TASK GOAL: Put the text lines into a Markdown table with columns titled Row and Content, numbering each row and leaving out blank lines. Begin at the line that has "Montale Fruit Of The Musk" and stop after the line that has "Группы: Фруктовые, ЦветочныеНоты: Мускус, Лист".

Segment Open

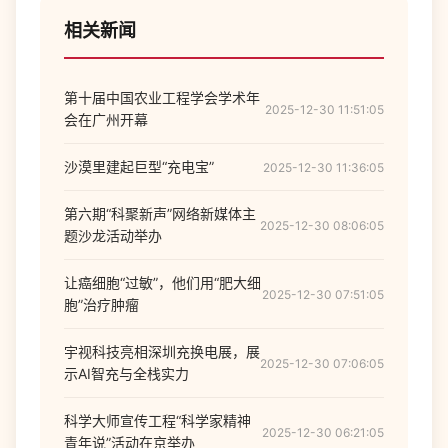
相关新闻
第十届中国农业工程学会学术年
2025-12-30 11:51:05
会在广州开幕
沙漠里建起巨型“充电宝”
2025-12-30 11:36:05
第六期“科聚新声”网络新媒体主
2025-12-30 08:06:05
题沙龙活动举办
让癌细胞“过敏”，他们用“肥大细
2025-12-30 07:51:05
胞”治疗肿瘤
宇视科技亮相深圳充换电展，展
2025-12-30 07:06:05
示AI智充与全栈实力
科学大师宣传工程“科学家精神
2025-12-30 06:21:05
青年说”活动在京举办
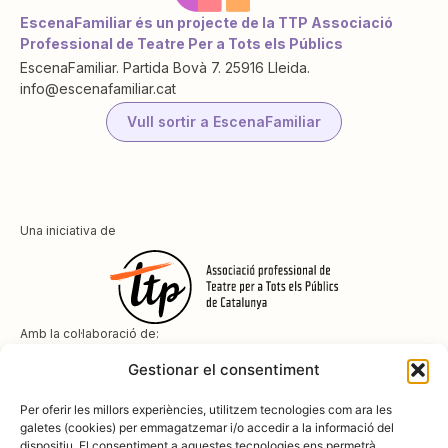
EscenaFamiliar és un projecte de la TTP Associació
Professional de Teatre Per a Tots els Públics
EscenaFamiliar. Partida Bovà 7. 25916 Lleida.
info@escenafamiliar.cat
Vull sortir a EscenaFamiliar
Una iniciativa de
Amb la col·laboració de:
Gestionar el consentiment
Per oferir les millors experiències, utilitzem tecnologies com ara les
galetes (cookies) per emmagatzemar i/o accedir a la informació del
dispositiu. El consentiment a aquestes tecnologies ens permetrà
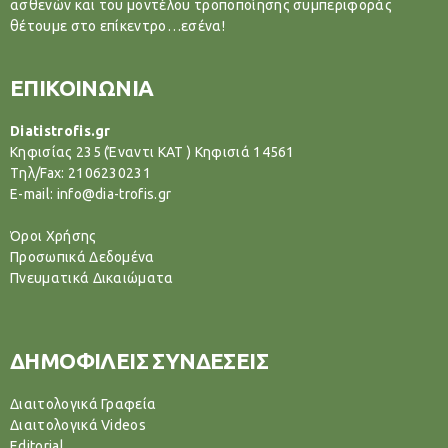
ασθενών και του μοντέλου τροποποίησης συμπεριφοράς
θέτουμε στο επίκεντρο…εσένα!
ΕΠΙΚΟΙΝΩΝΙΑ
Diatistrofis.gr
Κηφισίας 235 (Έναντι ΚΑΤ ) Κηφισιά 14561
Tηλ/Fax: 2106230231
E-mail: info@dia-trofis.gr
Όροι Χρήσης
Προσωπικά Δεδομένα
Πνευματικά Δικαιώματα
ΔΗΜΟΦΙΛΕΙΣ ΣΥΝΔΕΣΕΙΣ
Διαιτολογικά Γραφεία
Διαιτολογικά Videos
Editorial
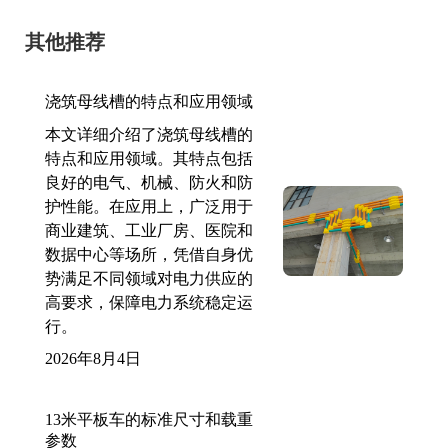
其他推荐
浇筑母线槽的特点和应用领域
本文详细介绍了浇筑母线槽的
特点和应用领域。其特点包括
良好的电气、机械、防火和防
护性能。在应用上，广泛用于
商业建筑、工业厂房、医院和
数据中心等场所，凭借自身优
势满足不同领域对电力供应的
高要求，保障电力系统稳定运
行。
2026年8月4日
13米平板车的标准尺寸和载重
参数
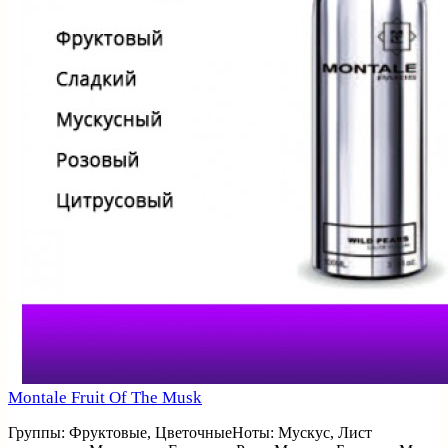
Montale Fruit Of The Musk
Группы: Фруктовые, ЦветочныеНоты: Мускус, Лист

Segment Closed
Segment Open

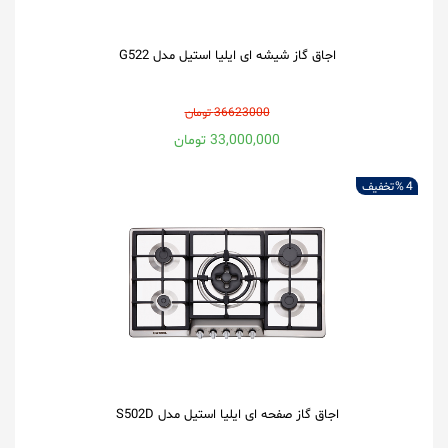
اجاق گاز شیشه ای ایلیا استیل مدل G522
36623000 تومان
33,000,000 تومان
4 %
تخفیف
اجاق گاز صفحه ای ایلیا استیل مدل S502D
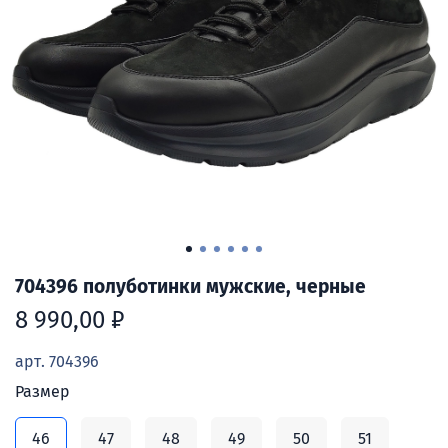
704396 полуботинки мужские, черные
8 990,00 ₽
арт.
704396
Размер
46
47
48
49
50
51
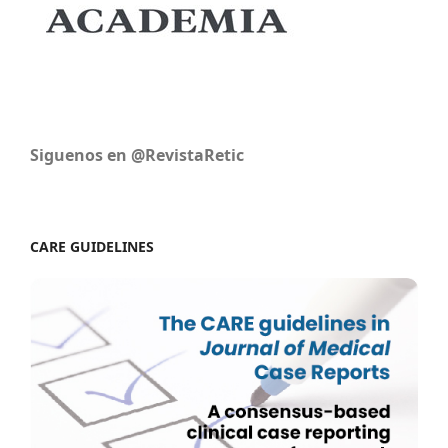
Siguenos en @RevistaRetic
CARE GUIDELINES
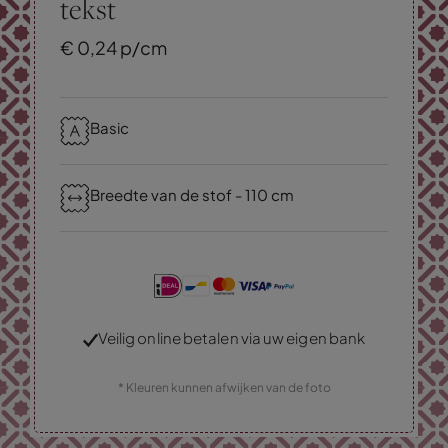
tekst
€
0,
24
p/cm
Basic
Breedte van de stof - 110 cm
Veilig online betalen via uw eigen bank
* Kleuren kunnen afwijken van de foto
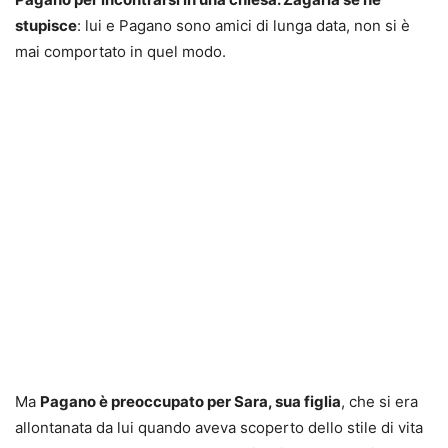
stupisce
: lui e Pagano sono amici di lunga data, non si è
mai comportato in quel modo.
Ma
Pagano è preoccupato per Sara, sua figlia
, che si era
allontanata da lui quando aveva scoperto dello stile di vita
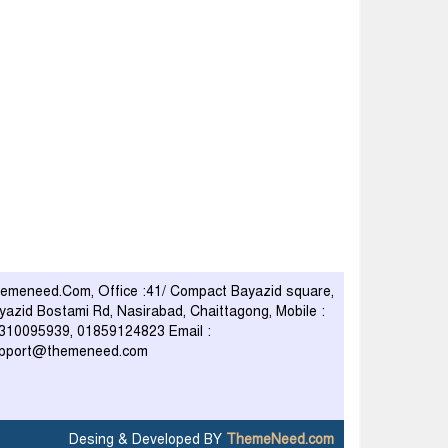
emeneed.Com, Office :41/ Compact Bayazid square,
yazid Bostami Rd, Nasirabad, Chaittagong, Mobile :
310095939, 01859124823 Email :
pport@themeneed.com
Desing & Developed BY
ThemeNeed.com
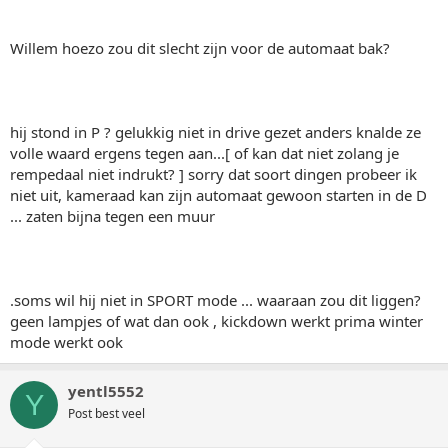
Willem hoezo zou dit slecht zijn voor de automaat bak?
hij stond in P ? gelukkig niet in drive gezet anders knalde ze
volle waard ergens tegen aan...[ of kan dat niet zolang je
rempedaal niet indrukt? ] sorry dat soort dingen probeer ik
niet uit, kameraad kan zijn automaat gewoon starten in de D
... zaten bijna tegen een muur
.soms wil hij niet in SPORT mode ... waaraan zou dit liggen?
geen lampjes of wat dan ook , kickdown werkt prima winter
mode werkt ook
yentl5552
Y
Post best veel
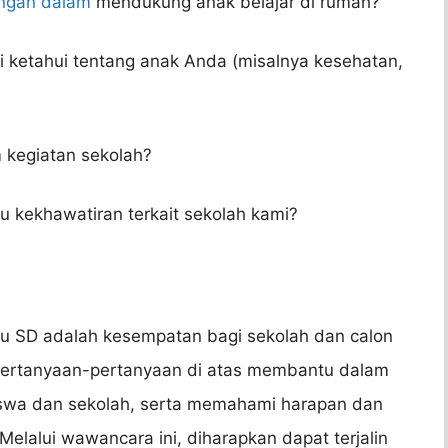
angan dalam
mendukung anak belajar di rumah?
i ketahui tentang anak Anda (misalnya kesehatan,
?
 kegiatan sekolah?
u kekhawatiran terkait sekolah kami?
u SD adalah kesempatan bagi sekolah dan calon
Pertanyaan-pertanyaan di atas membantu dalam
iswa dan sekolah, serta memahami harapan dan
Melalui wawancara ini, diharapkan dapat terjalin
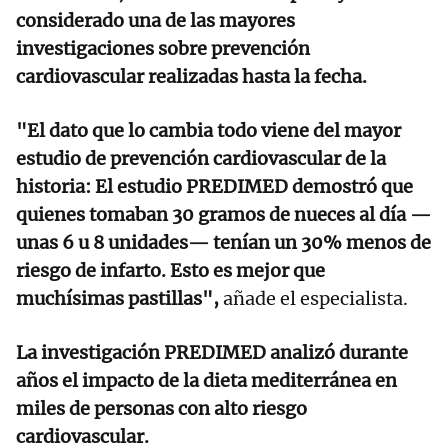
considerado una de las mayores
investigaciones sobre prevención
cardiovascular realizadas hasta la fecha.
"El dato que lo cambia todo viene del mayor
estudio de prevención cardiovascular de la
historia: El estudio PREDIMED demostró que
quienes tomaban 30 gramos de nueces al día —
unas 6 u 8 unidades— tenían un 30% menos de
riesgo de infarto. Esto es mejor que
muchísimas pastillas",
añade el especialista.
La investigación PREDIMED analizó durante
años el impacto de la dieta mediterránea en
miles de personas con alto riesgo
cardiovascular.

Segment Closed

COMPLETED EXERCISE:
| Row | Content |
|---|---|
| 1 | Montale Fruit Of The Musk |
| 2 | Группы: Фруктовые, ЦветочныеНоты: Мускус, Лист |